A financial reporting standard designed to increase global comparability of one of the most important items in financial statements is nearing completion after an important vote Wednesday.
The US Financial Accounting Standards Board (FASB) directed the board’s staff to draft a final revenue recognition standard to be submitted to the board in December for final approval. FASB members indicated by a 5–1 margin that they will vote in favour of the standard.
The International Accounting Standards Board (IASB) is scheduled to vote later this month on whether to proceed with a ballot for the standard, which is expected to be issued during the first quarter of 2014.
The revenue project has been followed closely by companies throughout the world.
“This is a major accomplishment that will greatly change how people think about perhaps the most important item in financial statements,” FASB member Tom Linsmeier said during the board meeting.
Objectives for the project include:
- Creating a comprehensive framework for revenue recognition, which currently is governed in US GAAP by more than 200 different pieces of guidance.
- Simplifying financial statements and disclosures.
- Comparability across the world and across industries.
FASB’s staff reported that the proposed standard would significantly change US GAAP or increase the level of judgement for application in some areas, increasing costs for a broad population of entities.
The staff said stakeholders in particular have identified specific, anticipated cost increases in accounting for construction- and production-type contracts, adjusting transaction prices for the time value of money, accounting for bundled telecommunications contracts, the constraint on revenue, the implementation guidance for licences of intellectual property and transition requirements.
Board members expressed regret that implementation costs will be high in some cases and that companies in some industries will bear a disproportionate amount of costs. But board members said the benefits outweigh the costs.
“The FASB will issue a standard that both improves and substantially converges guidance on how revenue is recognised in financial statements,” FASB Chairman Russell Golden said in a news release. “Today’s vote represents a major milestone in our 11-year effort to create greater comparability in an area of financial reporting that affects all industries.”
Hal Schroeder was the lone FASB member who indicated he would not support the proposal. He said the core principle of the project was to have the core performance of an entity aligned with revenue recognition. He said late votes on constraint and collectibility led to his dissent and that the constraint in the proposed standard disconnected performance from revenue recognition.
Board members also said that while the proposed standard would improve global comparability among companies in the same industry, comparability across industries will remain elusive.
The final standard submitted to the boards for ballot will include a five-step process for revenue recognition:
- Step 1: Identify the contract with a customer.

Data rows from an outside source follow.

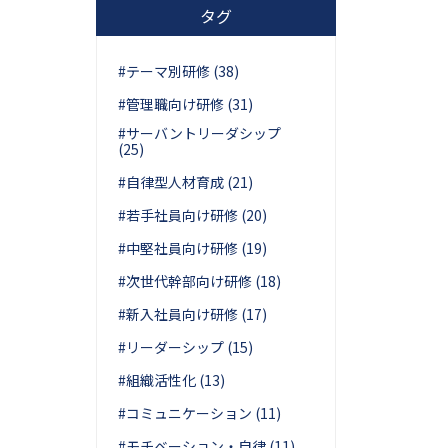
タグ
#テーマ別研修 (38)
#管理職向け研修 (31)
#サーバントリーダシップ
(25)
#自律型人材育成 (21)
#若手社員向け研修 (20)
#中堅社員向け研修 (19)
#次世代幹部向け研修 (18)
#新入社員向け研修 (17)
#リーダーシップ (15)
#組織活性化 (13)
#コミュニケーション (11)
#モチベーション・自律 (11)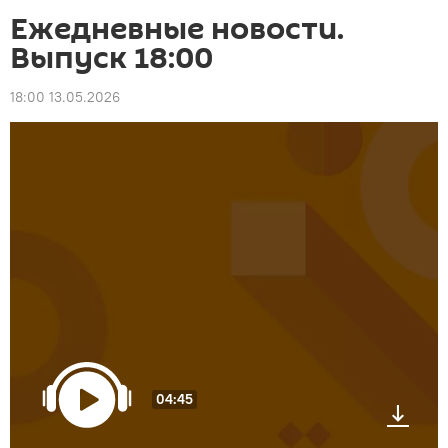
Ежедневные новости.
Выпуск 18:00
18:00 13.05.2026
04:45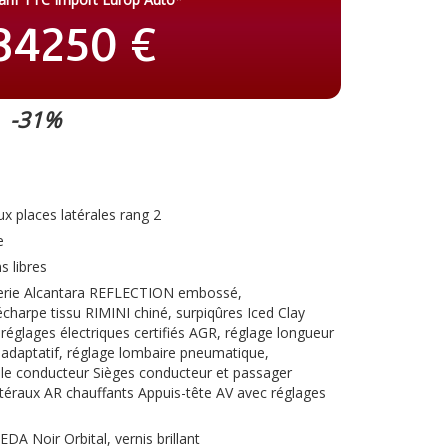
34250 €
-31%
x places latérales rang 2
e
 libres
ellerie Alcantara REFLECTION embossé,
harpe tissu RIMINI chiné, surpiqûres Iced Clay
réglages électriques certifiés AGR, réglage longueur
l adaptatif, réglage lombaire pneumatique,
le conducteur Sièges conducteur et passager
téraux AR chauffants Appuis-tête AV avec réglages
DA Noir Orbital, vernis brillant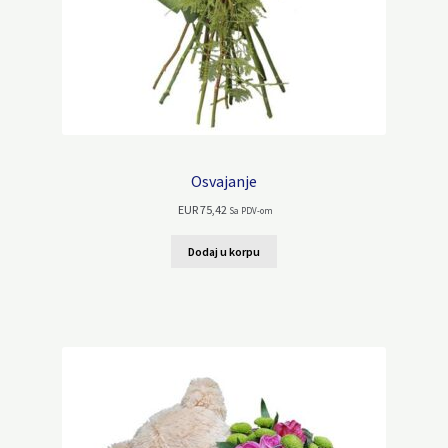
Osvajanje
EUR
75,42
Sa PDV-om
Dodaj u korpu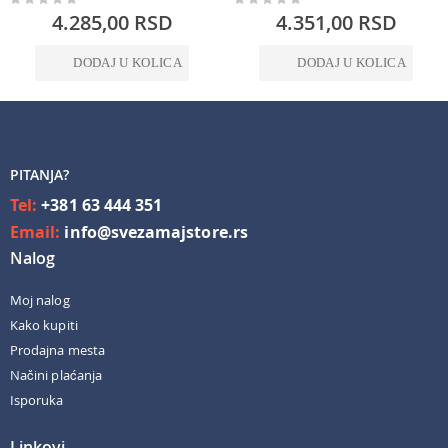
0%
0%
4.285,00 RSD
4.351,00 RSD
DODAJ U KOLICA
DODAJ U KOLICA
PITANJA?
Tel:
+381 63 444 351
Email:
info@svezamajstore.rs
Nalog
Moj nalog
Kako kupiti
Prodajna mesta
Načini plaćanja
Isporuka
Linkovi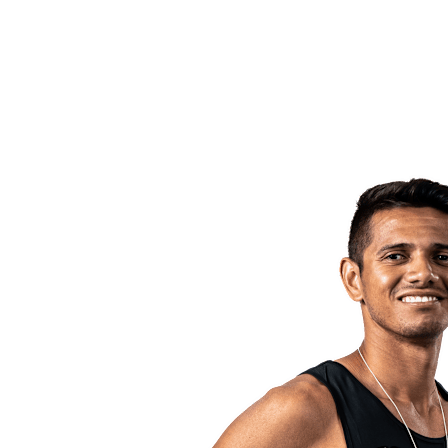
ritorna alla Home di BPT
Dove guardare
Squadre
Programma
Classifica
Statistiche
Torneo
News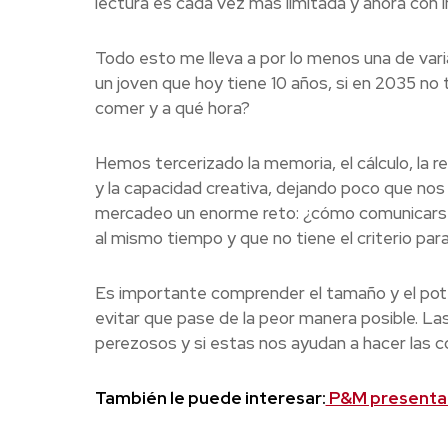
lectura es cada vez más limitada y ahora con int
Todo esto me lleva a por lo menos una de vari
un joven que hoy tiene 10 años, si en 2035 no 
comer y a qué hora?
Hemos tercerizado la memoria, el cálculo, la r
y la capacidad creativa, dejando poco que nos 
mercadeo un enorme reto: ¿cómo comunicarse
al mismo tiempo y que no tiene el criterio par
Es importante comprender el tamaño y el pote
evitar que pase de la peor manera posible. L
perezosos y si estas nos ayudan a hacer las c
También le puede interesar:
P&M presenta 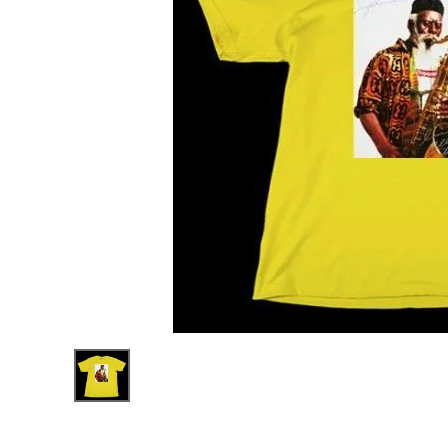
Supreme
シュプリー
ム 20FW
¥16,800
Pharoah
(税込)
Sanders
Tee ファラ
オサンダー
スTシャツ
イエロー
NEW ITEMS
CATEGORY
Tシャツ・ロングスリーブ
パーカー・トレーナー
ジャケット・アウター
キャップ・ハット
ニット帽・ビーニー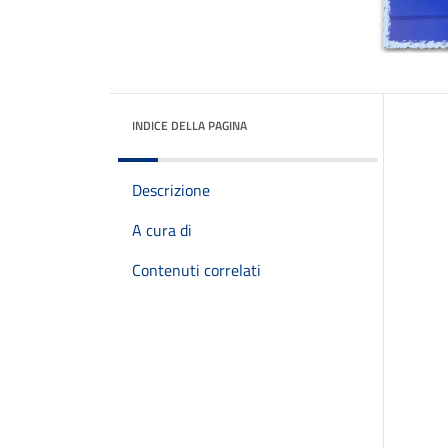
INDICE DELLA PAGINA
Descrizione
A cura di
Contenuti correlati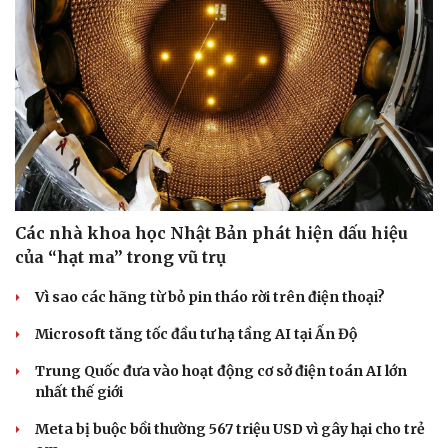
Văn hóa
Giải trí
Sân khấu - Điện ảnh
Nghệ sĩ
Văn học
Thời trang
Âm nhạc
Sao Việt
Các nhà khoa học Nhật Bản phát hiện dấu hiệu
Di sản
của “hạt ma” trong vũ trụ
Vì sao các hãng từ bỏ pin tháo rời trên điện thoại?
Microsoft tăng tốc đầu tư hạ tầng AI tại Ấn Độ
Trung Quốc đưa vào hoạt động cơ sở điện toán AI lớn
nhất thế giới
Meta bị buộc bồi thường 567 triệu USD vì gây hại cho trẻ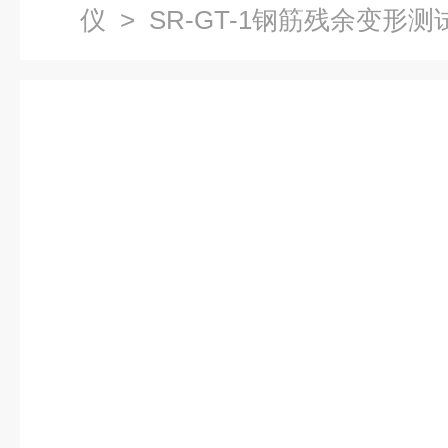
仪
> SR-GT-1钢筋残余变形测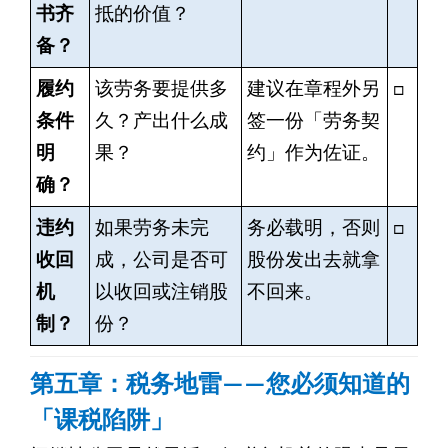
书齐
抵的价值？
备？
履约
该劳务要提供多
建议在章程外另
□
条件
久？产出什么成
签一份「劳务契
明
果？
约」作为佐证。
确？
违约
如果劳务未完
务必载明，否则
□
收回
成，公司是否可
股份发出去就拿
机
以收回或注销股
不回来。
制？
份？
第五章：税务地雷——您必须知道的
「课税陷阱」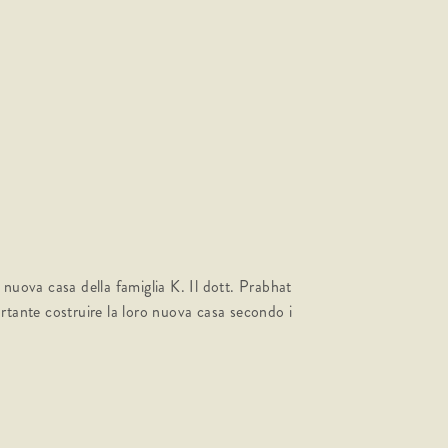
nuova casa della famiglia K. Il dott. Prabhat
rtante costruire la loro nuova casa secondo i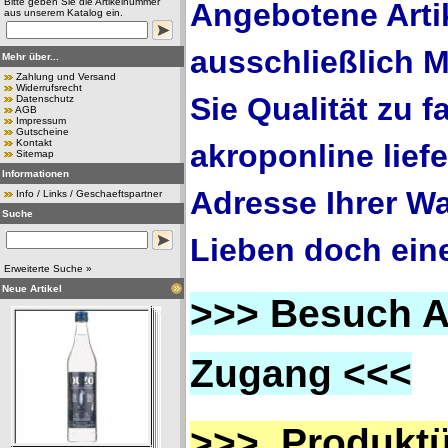
Bitte geben Sie die Artikelnummer
Angebotene Arti
aus unserem Katalog ein.
ausschließlich 
Mehr über...
Zahlung und Versand
Widerrufsrecht
Sie Qualität zu f
Datenschutz
AGB
Impressum
Gutscheine
Kontakt
akroponline lief
Sitemap
Informationen
Adresse Ihrer Wa
Info / Links / Geschaeftspartner
Suche
Lieben doch ein
Erweiterte Suche »
Neue Artikel
>>> Besuch 
Zugang <<<
>>> Produktü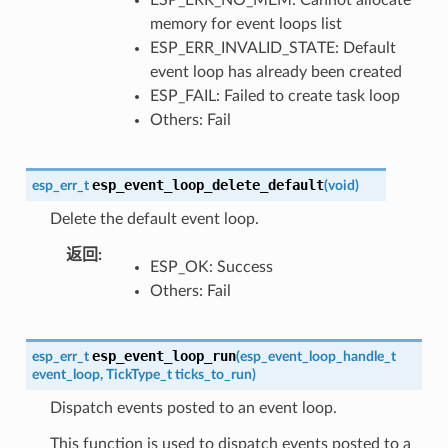
memory for event loops list
ESP_ERR_INVALID_STATE: Default
event loop has already been created
ESP_FAIL: Failed to create task loop
Others: Fail
esp_event_loop_delete_default
esp_err_t
(
void
)
Delete the default event loop.
返回
:
ESP_OK: Success
Others: Fail
esp_event_loop_run
esp_err_t
(
esp_event_loop_handle_t
event_loop
,
TickType_t
ticks_to_run
)
Dispatch events posted to an event loop.
This function is used to dispatch events posted to a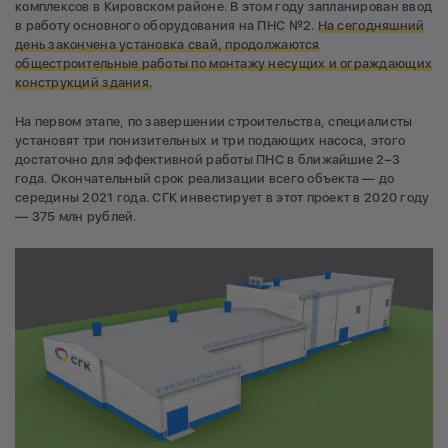
комплексов в Кировском районе. В этом году запланирован ввод
в работу основного оборудования на ПНС №2.
На сегодняшний
день закончена установка свай, продолжаются
общестроительные работы по монтажу несущих и ограждающих
конструкций здания.
На первом этапе, по завершении строительства, специалисты
установят три понизительных и три подающих насоса, этого
достаточно для эффективной работы ПНС в ближайшие 2–3
года. Окончательный срок реализации всего объекта — до
середины 2021 года. СГК инвестирует в этот проект в 2020 году
— 375 млн рублей.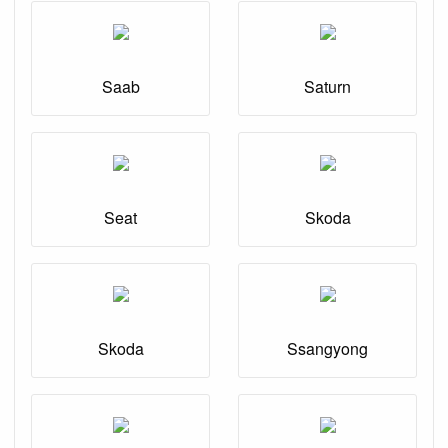
Saab
Saturn
Seat
Skoda
Skoda
Ssangyong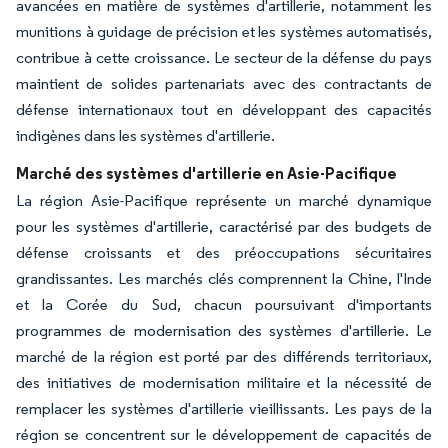
avancées en matière de systèmes d'artillerie, notamment les
munitions à guidage de précision et les systèmes automatisés,
contribue à cette croissance. Le secteur de la défense du pays
maintient de solides partenariats avec des contractants de
défense internationaux tout en développant des capacités
indigènes dans les systèmes d'artillerie.
Marché des systèmes d'artillerie en Asie-Pacifique
La région Asie-Pacifique représente un marché dynamique
pour les systèmes d'artillerie, caractérisé par des budgets de
défense croissants et des préoccupations sécuritaires
grandissantes. Les marchés clés comprennent la Chine, l'Inde
et la Corée du Sud, chacun poursuivant d'importants
programmes de modernisation des systèmes d'artillerie. Le
marché de la région est porté par des différends territoriaux,
des initiatives de modernisation militaire et la nécessité de
remplacer les systèmes d'artillerie vieillissants. Les pays de la
région se concentrent sur le développement de capacités de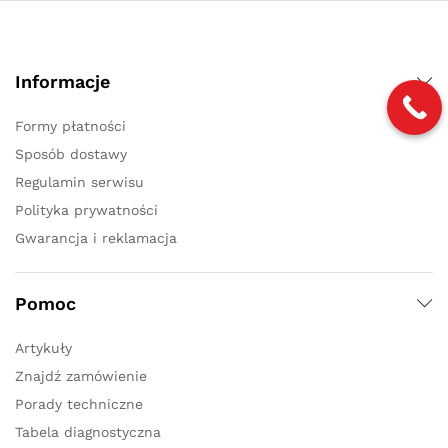
Informacje
Formy płatności
Sposób dostawy
Regulamin serwisu
Polityka prywatności
Gwarancja i reklamacja
Pomoc
Artykuły
Znajdź zamówienie
Porady techniczne
Tabela diagnostyczna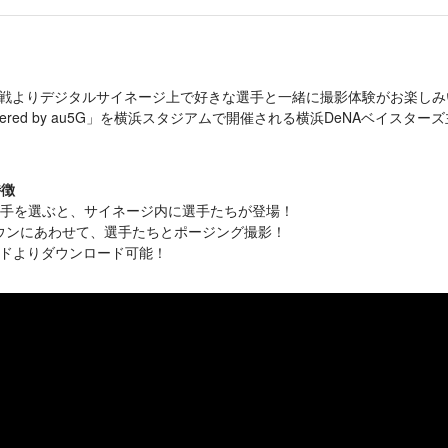
ンズ戦よりデジタルサイネージ上で好きな選手と一緒に撮影体験がお楽し
N powered by au5G」を横浜スタジアムで開催される横浜DeNAベイ
特徴
選手を選ぶと、サイネージ内に選手たちが登場！
ウンにあわせて、選手たちとポージング撮影！
ードよりダウンロード可能！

- Step 2: Identify the separate performance obligations in the contract.
- Step 3: Determine the transaction price.
- Step 4: Allocate the transaction price to the separate performance obligations in the contract.
- Step 5: Recognise revenue when (or as) the entity satisfies a performance obligation.
Although the standard has taken longer to develop than expected, Golden said the proposed effective date still should give companies enough time to prepare for the change. The standard would take effect for reporting periods beginning after December 15th 2016 (FASB), or reporting periods beginning on or after January 1st 2017 (IASB).